À la fin de 2009, la présidente de la CSN, Claudette Carbonneau, a dénoncé la «vision cata-strophiste» des finances publiques projetée par le gouvernement de Jean Charest. Selon Mme Carbonneau, le but de cette tactique est de faire accepter par la population des «compressions massives» dans les services publics.

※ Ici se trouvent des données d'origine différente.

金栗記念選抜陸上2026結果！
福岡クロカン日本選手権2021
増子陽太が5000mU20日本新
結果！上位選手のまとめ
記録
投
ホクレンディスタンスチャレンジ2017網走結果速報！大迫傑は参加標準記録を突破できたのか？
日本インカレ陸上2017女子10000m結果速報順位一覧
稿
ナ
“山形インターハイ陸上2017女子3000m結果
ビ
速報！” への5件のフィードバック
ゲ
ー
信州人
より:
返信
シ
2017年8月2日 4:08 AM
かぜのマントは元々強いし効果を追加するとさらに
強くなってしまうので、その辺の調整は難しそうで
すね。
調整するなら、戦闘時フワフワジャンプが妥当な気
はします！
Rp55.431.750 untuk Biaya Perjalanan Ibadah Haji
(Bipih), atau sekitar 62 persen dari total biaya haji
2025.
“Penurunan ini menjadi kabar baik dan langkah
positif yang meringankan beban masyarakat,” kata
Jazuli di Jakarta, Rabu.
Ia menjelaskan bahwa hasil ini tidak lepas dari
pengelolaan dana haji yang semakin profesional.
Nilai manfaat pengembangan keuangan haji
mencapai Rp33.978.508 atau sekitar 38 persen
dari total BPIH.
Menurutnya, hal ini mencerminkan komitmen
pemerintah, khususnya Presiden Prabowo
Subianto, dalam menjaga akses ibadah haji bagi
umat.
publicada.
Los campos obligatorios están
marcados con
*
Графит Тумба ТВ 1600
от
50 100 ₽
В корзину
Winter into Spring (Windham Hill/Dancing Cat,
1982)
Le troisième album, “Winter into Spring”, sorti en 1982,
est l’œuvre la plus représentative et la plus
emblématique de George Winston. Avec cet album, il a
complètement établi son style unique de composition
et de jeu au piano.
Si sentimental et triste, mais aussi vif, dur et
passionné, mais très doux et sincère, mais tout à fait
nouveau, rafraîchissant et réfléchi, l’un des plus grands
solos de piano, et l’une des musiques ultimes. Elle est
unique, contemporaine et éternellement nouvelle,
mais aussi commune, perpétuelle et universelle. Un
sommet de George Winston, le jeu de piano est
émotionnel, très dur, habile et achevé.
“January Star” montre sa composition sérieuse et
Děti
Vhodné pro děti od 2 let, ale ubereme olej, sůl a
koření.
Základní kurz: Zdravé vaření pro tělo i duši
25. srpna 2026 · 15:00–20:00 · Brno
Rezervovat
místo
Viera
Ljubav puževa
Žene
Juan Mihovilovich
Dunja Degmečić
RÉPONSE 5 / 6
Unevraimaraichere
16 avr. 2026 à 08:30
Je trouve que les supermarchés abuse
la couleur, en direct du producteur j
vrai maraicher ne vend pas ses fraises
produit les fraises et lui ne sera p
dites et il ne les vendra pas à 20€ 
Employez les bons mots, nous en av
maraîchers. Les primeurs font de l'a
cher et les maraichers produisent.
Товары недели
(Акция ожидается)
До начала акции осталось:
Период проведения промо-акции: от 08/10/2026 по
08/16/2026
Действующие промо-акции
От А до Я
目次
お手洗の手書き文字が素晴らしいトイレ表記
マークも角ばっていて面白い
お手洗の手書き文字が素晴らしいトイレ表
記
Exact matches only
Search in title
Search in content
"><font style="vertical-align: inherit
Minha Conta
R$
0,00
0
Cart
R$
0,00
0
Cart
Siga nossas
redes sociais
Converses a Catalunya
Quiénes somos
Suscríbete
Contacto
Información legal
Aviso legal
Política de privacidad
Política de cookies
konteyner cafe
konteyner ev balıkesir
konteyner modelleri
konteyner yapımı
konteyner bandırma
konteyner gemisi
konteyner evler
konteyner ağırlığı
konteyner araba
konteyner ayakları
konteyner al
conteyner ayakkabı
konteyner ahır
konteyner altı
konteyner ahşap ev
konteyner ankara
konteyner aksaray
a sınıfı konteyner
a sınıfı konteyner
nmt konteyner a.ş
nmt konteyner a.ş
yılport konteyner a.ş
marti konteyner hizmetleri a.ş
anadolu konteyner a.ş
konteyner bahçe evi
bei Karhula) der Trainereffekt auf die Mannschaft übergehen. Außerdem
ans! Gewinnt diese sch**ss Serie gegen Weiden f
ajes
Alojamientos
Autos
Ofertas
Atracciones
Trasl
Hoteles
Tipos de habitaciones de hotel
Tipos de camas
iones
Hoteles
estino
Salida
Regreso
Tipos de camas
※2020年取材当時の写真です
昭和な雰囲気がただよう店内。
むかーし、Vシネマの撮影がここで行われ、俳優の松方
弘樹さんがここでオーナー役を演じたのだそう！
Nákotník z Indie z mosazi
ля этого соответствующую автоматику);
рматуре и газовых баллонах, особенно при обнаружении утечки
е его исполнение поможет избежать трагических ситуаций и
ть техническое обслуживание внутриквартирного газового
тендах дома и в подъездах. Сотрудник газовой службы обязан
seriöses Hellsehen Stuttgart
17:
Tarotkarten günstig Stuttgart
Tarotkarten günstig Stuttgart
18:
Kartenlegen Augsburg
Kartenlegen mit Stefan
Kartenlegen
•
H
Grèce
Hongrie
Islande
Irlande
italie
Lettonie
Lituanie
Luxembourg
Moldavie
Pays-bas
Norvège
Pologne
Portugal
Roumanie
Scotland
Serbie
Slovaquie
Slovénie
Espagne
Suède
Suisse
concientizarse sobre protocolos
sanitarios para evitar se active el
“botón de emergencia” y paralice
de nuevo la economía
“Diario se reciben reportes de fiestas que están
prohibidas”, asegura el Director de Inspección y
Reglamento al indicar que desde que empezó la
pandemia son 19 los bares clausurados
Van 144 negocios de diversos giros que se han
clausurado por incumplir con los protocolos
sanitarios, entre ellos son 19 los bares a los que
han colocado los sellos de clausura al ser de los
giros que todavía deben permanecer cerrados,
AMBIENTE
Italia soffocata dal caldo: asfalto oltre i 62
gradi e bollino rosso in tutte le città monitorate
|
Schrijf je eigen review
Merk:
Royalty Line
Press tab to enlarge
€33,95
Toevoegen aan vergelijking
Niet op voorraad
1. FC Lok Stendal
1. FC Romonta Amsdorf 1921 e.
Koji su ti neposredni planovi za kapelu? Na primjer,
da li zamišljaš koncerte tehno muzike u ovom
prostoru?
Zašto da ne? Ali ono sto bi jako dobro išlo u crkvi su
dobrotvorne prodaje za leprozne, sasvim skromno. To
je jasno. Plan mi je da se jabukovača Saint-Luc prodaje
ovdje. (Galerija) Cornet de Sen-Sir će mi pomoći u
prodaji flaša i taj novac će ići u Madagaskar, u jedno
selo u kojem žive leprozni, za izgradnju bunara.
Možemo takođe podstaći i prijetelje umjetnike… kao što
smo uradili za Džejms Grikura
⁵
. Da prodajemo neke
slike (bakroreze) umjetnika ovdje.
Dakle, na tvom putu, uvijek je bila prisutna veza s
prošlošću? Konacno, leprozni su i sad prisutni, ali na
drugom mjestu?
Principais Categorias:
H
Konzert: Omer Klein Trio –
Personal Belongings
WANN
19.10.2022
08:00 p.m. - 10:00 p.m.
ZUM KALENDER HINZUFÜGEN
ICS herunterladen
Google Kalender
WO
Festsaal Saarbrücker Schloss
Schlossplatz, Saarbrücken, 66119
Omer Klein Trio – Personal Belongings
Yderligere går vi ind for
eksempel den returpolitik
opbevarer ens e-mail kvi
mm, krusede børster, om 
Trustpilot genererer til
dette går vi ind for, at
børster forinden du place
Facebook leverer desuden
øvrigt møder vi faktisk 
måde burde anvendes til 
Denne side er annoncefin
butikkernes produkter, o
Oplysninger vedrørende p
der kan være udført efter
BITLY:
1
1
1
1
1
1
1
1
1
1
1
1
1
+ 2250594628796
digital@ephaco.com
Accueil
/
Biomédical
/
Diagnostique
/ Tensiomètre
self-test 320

Y a-t-il, oui ou non, catastrophe à l'horizon? Quant à nous, c'est l'évidence même. Comme l'ont documenté récemment quatre économistes chevronnés, le gouvernement du Québec offre des services plus étendus, perçoit plus d'impôts et supporte une dette plus lourde que les autres provinces. D'autres économistes contestent ce diagnostic, notant que plusieurs pays traînent une dette publique plus imposante, relativement à la taille de leur économie, que le Québec.

 

On pourrait faire un long débat technique à ce sujet, mais on passerait à côté du vrai problème. La question n'est pas de savoir si Québec est plus ou moins endetté que les autres, mais si le service de cette dette nuira à sa capacité de payer pour les services essentiels à la population dans les années à venir.

À l'heure où les taux d'intérêt sont particulièrement bas, le gouvernement du Québec paie déjà 6,1 milliards par année en intérêts. Dans 4 ans, cette somme atteindra 9,8 milliards. C'est-à-dire que Québec dépensera 3,7 milliards de plus pour payer des intérêts, 3,7 milliards qui ne seront pas disponibles pour améliorer les soins de santé et l'enseignement dans les écoles.

Plus Québec tardera à rétablir l'équilibre des finances publiques, plus le service de la dette grugera sa marge de manoeuvre. Or, durant la même période, ses dépenses de santé exploseront. À ce sujet, la Société Alzheimer du Canada publiait hier une nouvelle étude sur l'impact économique de l'augmentation du nombre de personnes atteintes de démence. L'étude, réalisée par une firme spécialisée, prévoit que le nombre de Canadiens souffrant de démence, notamment de la maladie d'Alzheimer, passera de 480 000 personnes actuellement à 1,1 million de personnes dans 30 ans. Les dépenses de santé consacrées aux soins à ces personnes passeront de 8 milliards à 92 milliards.

Si on rapporte ces chiffres à la part du Québec dans la population canadienne, on constate que d'ici 2018, les dépenses consacrées par le gouvernement provincial aux personnes atteintes de démence passeront de 1,8 milliard à 4,4 milliards. Cette méthode est évidemment rudimentaire, mais une chose est sûre, les soins aux personnes en perte d'autonomie coûteront bientôt beaucoup plus cher. Où trouverons-nous cet argent, si en plus des contraintes habituelles, une part croissante des revenus de l'État est consacrée au service de la dette? La catastrophe appréhendée, elle est là, dans la structure d'âge de la population et dans l'état actuel des finances publiques. À moins que la CSN ne découvre un vaccin contre l'alzheimer, le Québec n'y échappera pas. En avertir la population, prendre les mesures nécessaires, ce n'est pas s'attaquer aux services publics, mais, au contraire, agir pour les préserver autant que faire se peut.